Peer review is not all it's cracked up to be also. Open access sheds more light on peer review.
I don't care about it being more open, what it needs, is to be more honest, the scientific community has come to tolerate politics infiltrating it, especially when it comes to some very bad climate science and gender politics.
That Usain Bolt intro though, brilliant. THAT is how you start a speech.
Dig deeper and connect the missing nods with mathmatical proof.
No bigamy but too open
Bloody Hell, Brookside?! When did they last watch a soap?!… or am I watching an old video?
I really liked the lecture and the passion that Alice brought across.
I am fully convinced that where public money goes into research the results are to be publicly available.
Also I have to say that I am sorry to see no German university participating (being from Germany).
Psychedelics increase openness.
These Ri videos are so good. Why do they get so little traffic?
1) Shorter — They might be too long, for starters. Limiting the length of talks to ~20 min and then adding Q&As and appendices after will be a good constraint on often long-winded academics, and will make them more digestible.
2) "Get something" — Ri videos are "topical" so they don't really seem to "give" you anything. If the titles framed the topic more as something the watcher GETS by watching, e.g. "Alice Williamson shows us how to open up science and to it better and faster." Now I feel like I'm getting something, or participating in something bigger.

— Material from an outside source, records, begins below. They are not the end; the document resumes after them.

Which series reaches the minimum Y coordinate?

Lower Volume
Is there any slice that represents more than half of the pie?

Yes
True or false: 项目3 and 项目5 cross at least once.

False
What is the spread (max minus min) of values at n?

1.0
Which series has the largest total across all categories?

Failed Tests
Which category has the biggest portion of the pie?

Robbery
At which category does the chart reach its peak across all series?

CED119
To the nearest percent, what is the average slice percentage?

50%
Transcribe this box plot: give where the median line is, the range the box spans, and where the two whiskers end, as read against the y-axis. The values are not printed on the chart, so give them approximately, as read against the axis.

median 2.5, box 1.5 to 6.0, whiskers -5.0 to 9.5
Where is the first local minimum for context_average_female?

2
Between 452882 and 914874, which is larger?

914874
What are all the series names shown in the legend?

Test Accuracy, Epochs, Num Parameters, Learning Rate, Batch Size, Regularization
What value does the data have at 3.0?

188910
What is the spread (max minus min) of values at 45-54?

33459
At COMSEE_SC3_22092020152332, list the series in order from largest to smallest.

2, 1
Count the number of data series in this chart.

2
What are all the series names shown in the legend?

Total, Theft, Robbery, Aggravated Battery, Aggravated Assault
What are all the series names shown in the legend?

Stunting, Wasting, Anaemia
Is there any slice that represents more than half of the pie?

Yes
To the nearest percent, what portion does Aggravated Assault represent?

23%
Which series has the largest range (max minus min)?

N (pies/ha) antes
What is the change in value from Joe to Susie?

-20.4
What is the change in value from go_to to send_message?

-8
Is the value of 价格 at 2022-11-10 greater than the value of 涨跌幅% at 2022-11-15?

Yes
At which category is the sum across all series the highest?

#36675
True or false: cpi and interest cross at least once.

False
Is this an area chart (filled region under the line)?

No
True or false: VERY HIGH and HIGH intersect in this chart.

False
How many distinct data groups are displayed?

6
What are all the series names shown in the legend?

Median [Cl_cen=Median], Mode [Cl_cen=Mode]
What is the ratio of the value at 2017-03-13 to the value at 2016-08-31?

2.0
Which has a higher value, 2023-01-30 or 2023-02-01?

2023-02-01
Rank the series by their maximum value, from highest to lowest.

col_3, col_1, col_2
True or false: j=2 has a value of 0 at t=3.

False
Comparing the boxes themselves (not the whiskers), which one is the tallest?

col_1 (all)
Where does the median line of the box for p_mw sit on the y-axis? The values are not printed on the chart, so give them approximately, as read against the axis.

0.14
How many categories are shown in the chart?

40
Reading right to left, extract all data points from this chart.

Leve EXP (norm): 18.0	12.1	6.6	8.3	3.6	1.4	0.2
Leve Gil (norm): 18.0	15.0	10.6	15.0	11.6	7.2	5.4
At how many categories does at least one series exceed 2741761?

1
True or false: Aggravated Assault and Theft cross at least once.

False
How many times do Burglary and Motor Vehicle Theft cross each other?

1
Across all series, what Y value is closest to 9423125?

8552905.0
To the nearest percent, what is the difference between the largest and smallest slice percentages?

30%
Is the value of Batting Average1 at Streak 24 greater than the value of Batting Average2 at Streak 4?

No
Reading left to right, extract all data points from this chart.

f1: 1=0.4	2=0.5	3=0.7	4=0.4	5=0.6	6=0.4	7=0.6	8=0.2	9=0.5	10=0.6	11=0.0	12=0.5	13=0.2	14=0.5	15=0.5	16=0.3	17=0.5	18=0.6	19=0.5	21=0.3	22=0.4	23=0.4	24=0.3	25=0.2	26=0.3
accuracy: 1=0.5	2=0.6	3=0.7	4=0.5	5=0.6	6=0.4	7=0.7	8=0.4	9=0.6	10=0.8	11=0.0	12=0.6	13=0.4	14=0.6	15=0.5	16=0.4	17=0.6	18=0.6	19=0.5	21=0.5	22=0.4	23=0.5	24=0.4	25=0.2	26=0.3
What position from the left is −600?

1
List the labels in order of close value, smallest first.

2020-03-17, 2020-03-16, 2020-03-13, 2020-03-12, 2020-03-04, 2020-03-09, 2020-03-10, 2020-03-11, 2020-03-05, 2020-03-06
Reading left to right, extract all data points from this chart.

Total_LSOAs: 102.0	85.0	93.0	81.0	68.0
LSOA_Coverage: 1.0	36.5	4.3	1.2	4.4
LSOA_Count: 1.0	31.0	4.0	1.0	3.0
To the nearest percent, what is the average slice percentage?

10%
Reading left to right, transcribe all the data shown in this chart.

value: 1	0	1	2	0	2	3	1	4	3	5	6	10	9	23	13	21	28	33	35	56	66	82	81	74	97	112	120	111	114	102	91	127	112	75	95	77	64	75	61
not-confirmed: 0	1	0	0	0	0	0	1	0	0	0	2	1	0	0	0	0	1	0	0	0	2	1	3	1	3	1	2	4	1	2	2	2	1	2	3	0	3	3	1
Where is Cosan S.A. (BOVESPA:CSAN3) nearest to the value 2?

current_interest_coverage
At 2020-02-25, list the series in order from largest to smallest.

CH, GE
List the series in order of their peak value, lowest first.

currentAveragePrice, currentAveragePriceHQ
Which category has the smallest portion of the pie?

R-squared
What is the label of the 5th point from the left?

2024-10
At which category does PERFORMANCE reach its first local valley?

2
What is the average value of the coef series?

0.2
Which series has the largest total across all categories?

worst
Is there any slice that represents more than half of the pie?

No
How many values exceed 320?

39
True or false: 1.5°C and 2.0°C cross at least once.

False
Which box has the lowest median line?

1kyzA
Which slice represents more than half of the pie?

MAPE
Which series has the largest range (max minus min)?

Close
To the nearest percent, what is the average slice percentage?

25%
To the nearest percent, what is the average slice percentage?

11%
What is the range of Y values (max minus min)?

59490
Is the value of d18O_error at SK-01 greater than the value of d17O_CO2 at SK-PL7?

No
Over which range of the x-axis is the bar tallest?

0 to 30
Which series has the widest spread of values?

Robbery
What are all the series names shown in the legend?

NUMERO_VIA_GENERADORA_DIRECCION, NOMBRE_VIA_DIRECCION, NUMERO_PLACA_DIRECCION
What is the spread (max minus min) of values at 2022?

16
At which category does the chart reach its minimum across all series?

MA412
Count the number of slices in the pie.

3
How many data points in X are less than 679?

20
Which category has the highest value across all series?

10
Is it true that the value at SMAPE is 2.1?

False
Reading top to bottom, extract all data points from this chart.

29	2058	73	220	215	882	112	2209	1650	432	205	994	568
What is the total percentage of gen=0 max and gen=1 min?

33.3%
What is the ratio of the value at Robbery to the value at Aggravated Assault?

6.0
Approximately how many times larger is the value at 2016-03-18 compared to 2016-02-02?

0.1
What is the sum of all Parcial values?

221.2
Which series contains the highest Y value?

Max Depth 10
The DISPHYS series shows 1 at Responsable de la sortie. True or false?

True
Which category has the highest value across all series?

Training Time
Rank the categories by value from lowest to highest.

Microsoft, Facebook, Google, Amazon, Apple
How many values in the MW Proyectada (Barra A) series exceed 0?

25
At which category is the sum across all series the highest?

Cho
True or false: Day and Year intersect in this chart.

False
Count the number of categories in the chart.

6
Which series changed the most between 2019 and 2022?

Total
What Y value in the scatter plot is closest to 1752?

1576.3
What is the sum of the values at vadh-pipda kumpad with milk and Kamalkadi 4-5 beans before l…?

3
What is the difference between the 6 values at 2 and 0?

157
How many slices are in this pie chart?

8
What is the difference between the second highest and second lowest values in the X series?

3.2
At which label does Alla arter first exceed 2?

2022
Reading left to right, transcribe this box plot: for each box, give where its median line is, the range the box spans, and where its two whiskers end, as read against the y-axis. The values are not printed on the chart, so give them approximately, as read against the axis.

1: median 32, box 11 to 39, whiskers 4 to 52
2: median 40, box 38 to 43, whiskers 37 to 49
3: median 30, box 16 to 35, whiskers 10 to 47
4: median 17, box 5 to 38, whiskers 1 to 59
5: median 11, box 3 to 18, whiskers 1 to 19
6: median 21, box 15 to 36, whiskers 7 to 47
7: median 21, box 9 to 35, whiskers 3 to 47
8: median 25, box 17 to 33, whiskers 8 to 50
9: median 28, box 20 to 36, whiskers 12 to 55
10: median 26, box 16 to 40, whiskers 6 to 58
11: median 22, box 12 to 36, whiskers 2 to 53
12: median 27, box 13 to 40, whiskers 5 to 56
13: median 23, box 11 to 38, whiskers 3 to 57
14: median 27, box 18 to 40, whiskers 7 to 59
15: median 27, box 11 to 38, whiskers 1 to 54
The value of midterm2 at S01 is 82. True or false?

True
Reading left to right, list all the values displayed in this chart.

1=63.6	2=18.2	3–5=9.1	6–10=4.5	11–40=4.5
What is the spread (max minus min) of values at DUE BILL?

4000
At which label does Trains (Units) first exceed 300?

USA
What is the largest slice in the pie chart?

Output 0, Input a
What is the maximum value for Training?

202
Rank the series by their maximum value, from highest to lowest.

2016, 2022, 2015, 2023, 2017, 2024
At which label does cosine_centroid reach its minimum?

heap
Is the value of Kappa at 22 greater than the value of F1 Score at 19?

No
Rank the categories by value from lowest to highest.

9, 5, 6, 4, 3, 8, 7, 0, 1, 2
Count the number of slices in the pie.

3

Pedantry alert, re the Bolt opening. He doesn't accelerate in the 2nd half of the 100m, nobody does, sprinters do their acceleration in the 1st half of the race and then hang on, attempting to maintain their speed or decelerate as slowly as possible. Bolt was able to a) achieve a high top speed and then b) decelerate more slowly than the others, which is why he always surged through in the 2nd half of his 100m races. Also, the "tunnel". Sprinters always talk about "running their own race", if anything they are trying to create a mental tunnel and run down it without reacting to the other competitors, since that might lead to loss of relaxation and consequent loss of speed as they "tighten up". Easier said than done, but that's the aim. So, whilst I appreciate what you're trying to say, the choice of a 100m race as an example probably isn't the best.